Top of AVAILABLE DATA

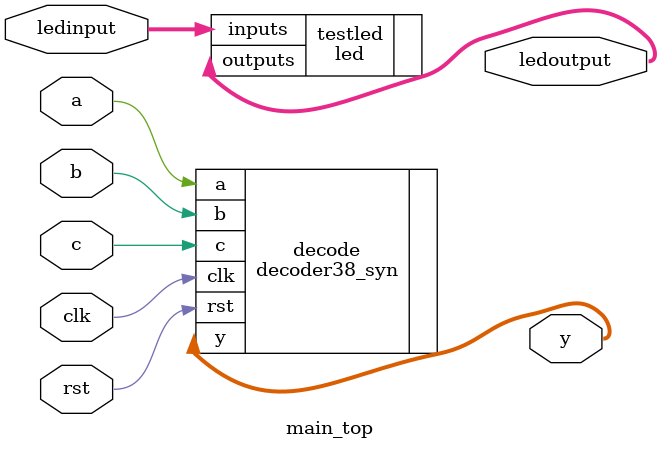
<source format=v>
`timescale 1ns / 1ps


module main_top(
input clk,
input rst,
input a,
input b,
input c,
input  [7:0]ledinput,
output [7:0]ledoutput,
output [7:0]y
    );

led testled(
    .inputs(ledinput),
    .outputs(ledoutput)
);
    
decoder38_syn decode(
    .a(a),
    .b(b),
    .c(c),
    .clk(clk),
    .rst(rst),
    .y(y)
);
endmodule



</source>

Bottom of AVAILABLE DATA

WORK REQUEST:
Although the records contain pictures, restate them word for word with those pictures left out.

EXERCISE SOLUTION:
<source format=v>
`timescale 1ns / 1ps


module main_top(
input clk,
input rst,
input a,
input b,
input c,
input  [7:0]ledinput,
output [7:0]ledoutput,
output [7:0]y
    );

led testled(
    .inputs(ledinput),
    .outputs(ledoutput)
);
    
decoder38_syn decode(
    .a(a),
    .b(b),
    .c(c),
    .clk(clk),
    .rst(rst),
    .y(y)
);
endmodule



</source>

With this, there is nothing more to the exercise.